Comme attendu, le Conseil de la Nation a emboîté le pas à l’APN et voté, sans surprise, la loi portant code électoral et la loi portant institution de l’instance de surveillance des élections.

Si le vote des deux lois ne constitue en rien une surprise pour des parlementaires, dont une majorité n’aspire qu’à une retraite dorée accordée pour services rendus, l’entrée en vigueur de ces deux textes de lois sonne le glas du rêve caressé par des générations d’Algériens d’assister à l’émergence d’un vrai multipartisme. Car, il est désormais établi que la nouvelle loi électorale vise avant tout à pousser la majorité des partis politiques à fermer boutique. En exigeant d’eux de justifier de 4% de votes en leur faveur lors des dernières élections législatives et locales avant de prétendre à de nouvelles élections est un vrai coup du porté à la démocratie. Non pas parce que ces partis ne peuvent pas engranger 4% des suffrages, mais parce que les élections n’ont jamais été crédibles dans le pays pour pouvoir constituer un baromètre sur la base duquel on peut juger de la représentativité d’un parti politique.

INFORMATIONS SOURCES →
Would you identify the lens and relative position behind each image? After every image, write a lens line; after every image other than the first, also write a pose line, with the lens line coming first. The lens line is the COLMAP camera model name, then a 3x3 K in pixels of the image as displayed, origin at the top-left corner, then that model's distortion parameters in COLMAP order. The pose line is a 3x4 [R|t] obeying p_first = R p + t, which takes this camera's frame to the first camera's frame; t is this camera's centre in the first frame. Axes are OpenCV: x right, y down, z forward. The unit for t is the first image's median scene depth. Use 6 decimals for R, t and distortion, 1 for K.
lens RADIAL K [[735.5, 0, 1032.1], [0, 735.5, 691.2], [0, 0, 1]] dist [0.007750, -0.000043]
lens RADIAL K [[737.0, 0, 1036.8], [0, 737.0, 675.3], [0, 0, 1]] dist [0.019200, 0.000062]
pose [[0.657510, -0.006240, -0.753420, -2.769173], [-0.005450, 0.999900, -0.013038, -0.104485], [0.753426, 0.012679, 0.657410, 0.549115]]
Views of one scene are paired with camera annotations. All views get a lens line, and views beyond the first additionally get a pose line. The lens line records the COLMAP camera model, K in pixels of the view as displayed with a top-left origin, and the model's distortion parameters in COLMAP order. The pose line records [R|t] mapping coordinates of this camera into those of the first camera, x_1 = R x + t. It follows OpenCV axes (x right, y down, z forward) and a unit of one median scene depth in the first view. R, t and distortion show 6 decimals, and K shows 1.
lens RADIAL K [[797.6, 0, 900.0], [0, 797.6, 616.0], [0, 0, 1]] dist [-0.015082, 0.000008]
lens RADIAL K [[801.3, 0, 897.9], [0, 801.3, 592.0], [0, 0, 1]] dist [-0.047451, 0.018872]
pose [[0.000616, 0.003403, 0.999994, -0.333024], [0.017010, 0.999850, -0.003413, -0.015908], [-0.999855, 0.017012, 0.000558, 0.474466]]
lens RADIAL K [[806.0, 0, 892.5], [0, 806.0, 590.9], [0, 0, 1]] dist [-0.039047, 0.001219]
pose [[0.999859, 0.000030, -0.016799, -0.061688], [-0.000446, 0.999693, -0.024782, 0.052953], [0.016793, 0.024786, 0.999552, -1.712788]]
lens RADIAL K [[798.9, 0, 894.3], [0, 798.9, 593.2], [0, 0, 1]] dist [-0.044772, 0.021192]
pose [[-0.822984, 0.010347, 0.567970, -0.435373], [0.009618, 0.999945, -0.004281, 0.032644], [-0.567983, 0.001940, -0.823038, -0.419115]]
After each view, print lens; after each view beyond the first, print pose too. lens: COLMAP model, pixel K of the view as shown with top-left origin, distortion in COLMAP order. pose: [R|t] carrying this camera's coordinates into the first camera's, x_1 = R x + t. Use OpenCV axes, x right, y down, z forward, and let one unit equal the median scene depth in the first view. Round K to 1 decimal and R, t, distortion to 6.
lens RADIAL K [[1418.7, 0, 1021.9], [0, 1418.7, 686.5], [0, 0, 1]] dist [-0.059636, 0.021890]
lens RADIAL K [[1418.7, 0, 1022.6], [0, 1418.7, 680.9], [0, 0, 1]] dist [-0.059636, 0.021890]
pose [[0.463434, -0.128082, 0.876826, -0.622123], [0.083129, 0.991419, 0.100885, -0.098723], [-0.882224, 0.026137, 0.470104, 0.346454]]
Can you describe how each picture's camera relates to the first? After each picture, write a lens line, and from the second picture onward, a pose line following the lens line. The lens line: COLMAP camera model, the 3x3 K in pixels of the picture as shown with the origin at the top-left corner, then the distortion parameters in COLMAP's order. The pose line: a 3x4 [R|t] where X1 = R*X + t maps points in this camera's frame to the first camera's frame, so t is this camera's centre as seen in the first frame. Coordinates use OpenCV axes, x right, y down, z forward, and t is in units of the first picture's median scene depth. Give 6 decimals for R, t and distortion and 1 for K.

OBJECTIF DE L'EXERCICE → D'après l'extrait du document, quelle part des votes la nouvelle loi électorale oblige-t-elle les partis à justifier, et lors de quelles élections ?

CORRIGÉ → Les partis doivent justifier de 4 % des votes en leur faveur lors des dernières élections législatives et locales.